Hizmet-i İmaniye Davası
Biz Allah’ın hoşnutluğunu elde etmeyi, O’nun yüce adını bayraklaştırmaya, muhtaç sinelere duyurmaya bağlamışız. Gönlümüzün ilhamlarını mayalayarak, çoğaltarak, bütün insanlığın gönlüne boşaltma peşinde koşuyoruz. Bunun yanı sıra, bütün ülkelerin silahlanma yarışına girdiği ve türlü türlü vahşetlerin sergilendiği bir dönemde, insanlığın diyaloğa, sevgiye, paylaşmaya ve uzlaşmaya ihtiyacı olduğunu düşünüyor, sulh ve selametini bunda görüyoruz. Bu yüzden de insanlığa insanca yaşama yollarını göstermeyi, Allah’a imanın bir gereği sayıyor ve kendimize vazife biliyoruz. Dünyayı bir cennet koridoru haline getirmenin yolunun, paylaşmadan ve uzlaşmadan geçtiğine inanıyoruz. Bu yüzden de bu duygu ve düşüncelerimizi bir nüve gibi herkese ulaştırmak istiyoruz. İnsanlık buna ne ölçüde sahip çıkar, bu fikirleri ne ölçüde inkişaf ettirir ve ne ölçüde uygulamaya sokar, bilemiyoruz. Bu, onlara kalmış bir meseledir, bizi alakadar etmez.
Son olarak şunu da belirtmek gerekir ki biz, başkalarıyla aramızda diyalog köprüleri kurmak suretiyle onlardan da alacağımız değerler olduğuna inanıyor ve kendimizi bundan mahrum bırakmak istemiyoruz. Ne cimrilik yaparak sahip olduğumuz değerlerden ve müktesebattan başkalarının mahrum kalmasına gönlümüz razı olur ne de başka kültür ve medeniyetlerin sahip olduğu güzelliklerden mahrum kalmaya.
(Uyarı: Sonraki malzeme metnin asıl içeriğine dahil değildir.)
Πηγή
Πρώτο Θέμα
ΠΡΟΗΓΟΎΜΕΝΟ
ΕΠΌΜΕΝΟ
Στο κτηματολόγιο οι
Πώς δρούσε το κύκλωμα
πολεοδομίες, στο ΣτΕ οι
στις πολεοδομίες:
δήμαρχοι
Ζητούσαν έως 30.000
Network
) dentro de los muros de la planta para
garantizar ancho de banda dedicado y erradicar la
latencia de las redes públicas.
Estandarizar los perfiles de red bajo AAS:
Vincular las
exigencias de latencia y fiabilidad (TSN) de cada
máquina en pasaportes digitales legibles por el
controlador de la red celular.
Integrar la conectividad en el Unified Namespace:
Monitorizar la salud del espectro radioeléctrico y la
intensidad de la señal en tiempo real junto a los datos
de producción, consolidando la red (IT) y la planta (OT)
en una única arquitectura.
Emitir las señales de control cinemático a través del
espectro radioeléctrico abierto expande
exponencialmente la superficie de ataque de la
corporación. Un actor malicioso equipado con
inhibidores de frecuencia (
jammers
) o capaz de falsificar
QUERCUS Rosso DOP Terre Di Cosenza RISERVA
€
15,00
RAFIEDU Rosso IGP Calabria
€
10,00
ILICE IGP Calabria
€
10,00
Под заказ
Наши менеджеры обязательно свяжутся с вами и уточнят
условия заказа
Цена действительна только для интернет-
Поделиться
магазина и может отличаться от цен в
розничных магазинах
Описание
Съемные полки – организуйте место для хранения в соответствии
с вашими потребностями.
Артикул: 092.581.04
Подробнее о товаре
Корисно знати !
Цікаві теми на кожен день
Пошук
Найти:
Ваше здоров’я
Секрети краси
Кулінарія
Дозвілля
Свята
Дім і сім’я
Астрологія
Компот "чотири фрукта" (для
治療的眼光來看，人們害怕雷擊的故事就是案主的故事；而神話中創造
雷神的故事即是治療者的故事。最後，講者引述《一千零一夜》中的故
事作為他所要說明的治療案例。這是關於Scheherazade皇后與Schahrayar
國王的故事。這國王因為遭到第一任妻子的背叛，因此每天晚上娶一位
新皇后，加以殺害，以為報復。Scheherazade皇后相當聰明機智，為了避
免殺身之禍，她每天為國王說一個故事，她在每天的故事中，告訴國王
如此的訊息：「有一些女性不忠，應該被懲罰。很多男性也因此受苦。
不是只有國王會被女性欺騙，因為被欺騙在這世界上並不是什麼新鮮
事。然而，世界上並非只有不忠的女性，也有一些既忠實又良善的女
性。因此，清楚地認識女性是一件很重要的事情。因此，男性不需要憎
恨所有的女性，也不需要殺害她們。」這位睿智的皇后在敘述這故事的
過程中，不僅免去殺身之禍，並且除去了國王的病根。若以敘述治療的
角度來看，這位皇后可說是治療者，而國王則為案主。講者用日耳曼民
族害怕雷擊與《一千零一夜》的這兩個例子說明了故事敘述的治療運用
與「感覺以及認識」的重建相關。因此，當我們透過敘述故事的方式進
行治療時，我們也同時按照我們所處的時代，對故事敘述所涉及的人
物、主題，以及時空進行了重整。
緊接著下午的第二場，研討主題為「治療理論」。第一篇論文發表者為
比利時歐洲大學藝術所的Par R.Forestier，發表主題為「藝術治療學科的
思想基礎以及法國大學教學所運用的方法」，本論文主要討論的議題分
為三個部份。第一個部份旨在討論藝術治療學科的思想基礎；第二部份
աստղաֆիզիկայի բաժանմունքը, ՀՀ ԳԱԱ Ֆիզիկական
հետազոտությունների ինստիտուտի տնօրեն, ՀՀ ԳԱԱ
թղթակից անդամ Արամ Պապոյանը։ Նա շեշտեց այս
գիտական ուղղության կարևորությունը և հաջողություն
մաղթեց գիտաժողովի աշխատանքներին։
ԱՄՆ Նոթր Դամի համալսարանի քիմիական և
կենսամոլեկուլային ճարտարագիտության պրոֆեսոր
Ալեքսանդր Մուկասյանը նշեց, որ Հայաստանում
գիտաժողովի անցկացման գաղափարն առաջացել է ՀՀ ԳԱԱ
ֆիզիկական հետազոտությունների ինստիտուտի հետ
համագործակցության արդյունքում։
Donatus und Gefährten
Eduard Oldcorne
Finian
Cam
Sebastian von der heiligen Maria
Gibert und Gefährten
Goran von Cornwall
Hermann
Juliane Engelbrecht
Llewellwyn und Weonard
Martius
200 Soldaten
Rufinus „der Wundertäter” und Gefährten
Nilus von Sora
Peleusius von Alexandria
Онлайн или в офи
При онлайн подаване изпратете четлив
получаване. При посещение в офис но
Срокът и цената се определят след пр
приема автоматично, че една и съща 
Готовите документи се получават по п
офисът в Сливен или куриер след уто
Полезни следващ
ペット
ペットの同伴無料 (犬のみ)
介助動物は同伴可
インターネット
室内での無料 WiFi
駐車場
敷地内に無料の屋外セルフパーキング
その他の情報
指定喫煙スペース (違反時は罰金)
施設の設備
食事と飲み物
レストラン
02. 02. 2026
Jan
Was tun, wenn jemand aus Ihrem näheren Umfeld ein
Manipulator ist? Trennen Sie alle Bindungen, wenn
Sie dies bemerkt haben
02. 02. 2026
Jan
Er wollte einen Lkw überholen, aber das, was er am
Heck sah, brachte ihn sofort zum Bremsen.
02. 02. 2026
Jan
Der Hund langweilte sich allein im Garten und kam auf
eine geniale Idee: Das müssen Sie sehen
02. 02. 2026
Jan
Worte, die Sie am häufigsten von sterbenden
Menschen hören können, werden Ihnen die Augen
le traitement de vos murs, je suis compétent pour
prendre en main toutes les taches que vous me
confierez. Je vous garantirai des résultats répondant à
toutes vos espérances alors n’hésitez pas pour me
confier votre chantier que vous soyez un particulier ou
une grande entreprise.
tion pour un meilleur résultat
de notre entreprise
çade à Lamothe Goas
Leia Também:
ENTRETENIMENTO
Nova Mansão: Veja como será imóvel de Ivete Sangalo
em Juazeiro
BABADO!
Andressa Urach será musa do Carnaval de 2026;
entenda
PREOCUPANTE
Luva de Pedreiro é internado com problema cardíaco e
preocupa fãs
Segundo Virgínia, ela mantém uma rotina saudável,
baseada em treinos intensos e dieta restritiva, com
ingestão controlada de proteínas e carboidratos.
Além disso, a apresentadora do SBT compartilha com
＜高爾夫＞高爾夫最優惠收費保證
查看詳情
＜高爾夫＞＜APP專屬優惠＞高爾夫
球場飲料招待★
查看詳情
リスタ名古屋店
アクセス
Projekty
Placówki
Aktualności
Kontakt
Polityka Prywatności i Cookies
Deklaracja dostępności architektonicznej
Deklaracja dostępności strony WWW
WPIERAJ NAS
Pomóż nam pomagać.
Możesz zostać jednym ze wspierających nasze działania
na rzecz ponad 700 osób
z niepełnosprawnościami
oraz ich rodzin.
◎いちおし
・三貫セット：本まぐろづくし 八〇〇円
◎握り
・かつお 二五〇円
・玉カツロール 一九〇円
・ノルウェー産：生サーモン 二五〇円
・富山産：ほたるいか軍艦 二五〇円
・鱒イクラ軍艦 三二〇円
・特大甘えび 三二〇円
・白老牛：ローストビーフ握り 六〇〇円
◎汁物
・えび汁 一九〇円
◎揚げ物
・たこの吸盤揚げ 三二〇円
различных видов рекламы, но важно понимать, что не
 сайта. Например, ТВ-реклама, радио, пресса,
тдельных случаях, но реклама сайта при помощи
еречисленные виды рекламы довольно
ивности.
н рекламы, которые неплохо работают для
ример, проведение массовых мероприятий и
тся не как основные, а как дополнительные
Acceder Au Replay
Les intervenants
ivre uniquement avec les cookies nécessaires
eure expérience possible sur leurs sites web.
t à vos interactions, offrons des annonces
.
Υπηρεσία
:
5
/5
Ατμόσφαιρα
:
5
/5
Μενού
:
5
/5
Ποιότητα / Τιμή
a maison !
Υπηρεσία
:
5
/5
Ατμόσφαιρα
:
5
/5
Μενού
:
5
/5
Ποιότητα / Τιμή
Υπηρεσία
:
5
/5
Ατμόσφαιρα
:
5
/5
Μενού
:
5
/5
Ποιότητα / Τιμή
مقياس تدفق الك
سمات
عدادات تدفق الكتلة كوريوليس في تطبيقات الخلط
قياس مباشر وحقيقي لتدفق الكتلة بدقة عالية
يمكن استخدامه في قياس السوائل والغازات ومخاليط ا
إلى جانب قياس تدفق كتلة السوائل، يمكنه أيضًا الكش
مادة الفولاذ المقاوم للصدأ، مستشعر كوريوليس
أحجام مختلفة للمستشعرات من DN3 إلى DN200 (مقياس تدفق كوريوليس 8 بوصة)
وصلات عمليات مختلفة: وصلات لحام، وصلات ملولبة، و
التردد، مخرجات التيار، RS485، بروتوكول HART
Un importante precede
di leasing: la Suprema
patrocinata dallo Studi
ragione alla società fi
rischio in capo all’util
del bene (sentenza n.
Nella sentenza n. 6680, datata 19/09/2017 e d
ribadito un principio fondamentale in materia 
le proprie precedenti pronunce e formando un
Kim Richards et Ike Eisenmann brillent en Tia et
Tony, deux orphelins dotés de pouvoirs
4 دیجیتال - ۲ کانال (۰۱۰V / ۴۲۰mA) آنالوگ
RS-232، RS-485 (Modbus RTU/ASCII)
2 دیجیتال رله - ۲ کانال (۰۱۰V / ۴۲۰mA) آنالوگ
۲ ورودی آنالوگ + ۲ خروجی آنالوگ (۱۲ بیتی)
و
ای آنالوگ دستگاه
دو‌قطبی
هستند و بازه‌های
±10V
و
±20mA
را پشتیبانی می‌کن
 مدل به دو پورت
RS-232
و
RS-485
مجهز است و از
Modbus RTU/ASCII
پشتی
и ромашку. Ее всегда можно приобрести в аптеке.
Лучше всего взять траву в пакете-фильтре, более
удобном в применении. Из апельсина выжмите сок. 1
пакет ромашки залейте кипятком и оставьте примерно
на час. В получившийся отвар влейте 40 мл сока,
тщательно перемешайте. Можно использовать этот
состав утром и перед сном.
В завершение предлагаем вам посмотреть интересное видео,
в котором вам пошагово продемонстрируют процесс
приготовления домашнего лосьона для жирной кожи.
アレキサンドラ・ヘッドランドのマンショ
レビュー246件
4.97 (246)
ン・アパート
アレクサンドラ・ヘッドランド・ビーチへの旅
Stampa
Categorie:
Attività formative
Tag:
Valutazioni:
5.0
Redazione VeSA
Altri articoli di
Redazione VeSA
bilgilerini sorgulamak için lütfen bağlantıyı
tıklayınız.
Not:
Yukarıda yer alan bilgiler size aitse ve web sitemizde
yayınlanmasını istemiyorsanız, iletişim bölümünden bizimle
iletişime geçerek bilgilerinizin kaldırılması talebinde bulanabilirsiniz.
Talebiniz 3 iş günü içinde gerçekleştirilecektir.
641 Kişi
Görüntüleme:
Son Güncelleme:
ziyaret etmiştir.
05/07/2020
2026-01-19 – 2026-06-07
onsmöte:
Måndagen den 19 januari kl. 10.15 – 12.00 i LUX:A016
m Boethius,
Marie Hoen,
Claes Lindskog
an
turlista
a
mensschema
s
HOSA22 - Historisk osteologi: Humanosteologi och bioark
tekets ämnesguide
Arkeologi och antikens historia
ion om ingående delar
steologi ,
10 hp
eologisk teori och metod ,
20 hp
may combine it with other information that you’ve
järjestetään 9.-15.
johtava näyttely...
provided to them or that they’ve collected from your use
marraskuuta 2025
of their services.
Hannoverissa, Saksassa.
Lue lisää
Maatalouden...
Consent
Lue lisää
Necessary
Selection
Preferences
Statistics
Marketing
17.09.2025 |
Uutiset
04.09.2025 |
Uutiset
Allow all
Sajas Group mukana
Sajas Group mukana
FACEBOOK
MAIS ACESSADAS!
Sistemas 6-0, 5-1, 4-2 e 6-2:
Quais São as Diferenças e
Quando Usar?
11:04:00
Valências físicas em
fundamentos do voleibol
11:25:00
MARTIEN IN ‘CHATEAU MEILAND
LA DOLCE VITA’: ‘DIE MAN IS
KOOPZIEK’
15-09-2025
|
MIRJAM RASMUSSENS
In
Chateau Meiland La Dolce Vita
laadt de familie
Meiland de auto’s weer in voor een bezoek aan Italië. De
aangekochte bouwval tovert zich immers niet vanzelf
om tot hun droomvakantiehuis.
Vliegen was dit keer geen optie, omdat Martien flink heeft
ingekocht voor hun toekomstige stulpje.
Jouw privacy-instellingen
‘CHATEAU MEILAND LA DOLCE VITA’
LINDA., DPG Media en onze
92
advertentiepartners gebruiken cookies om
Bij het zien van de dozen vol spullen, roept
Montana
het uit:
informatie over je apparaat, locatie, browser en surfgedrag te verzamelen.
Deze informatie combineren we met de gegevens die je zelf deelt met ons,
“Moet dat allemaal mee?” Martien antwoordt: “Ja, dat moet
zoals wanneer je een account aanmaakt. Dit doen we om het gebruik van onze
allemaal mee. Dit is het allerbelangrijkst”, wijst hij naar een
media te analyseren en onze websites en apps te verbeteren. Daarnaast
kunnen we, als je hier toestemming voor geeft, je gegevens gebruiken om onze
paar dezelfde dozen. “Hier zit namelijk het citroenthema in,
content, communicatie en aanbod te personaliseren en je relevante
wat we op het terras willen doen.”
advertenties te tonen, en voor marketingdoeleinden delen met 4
Bazı paranoyak ruhlar bunlara hiçbir zaman inanmayabilirler. Nitekim inanmıyorlar da. Ne yaparsak yapalım ikna olmayacak insanlar var. Cennet’e bir merdiven koysak ve onlar da kendi gözleriyle Cennet’i görseler yine de, “Acaba öbür tarafta görmediğimiz bir çukur var da, bunlar bizi oraya mı atmak istiyor!” diyerek yaptığınız işi kuşkuyla karşılayacak ve ucunda Cennet bile olsa sizin koyduğunuz merdivenden çıkmak istemeyeceklerdir. Bu tür mütemerrit insanlar hiçbir devirde eksik olmamıştır, bundan sonra da olmayacaktır. Ne düşmanların düşmanlığını, ne de hasetçilerin hasedini önlemeye gücünüz yetmeyecektir. Eğer yapılabiliyorsa, onların tesir alanları daraltılmaya çalışılmalı fakat onlara bakarak asla vazifeden dûr olmamalı.
***
Not: Bu yazı, 21 Kasım 2008 tarihinde yapılan sohbetten hazırlanmıştır.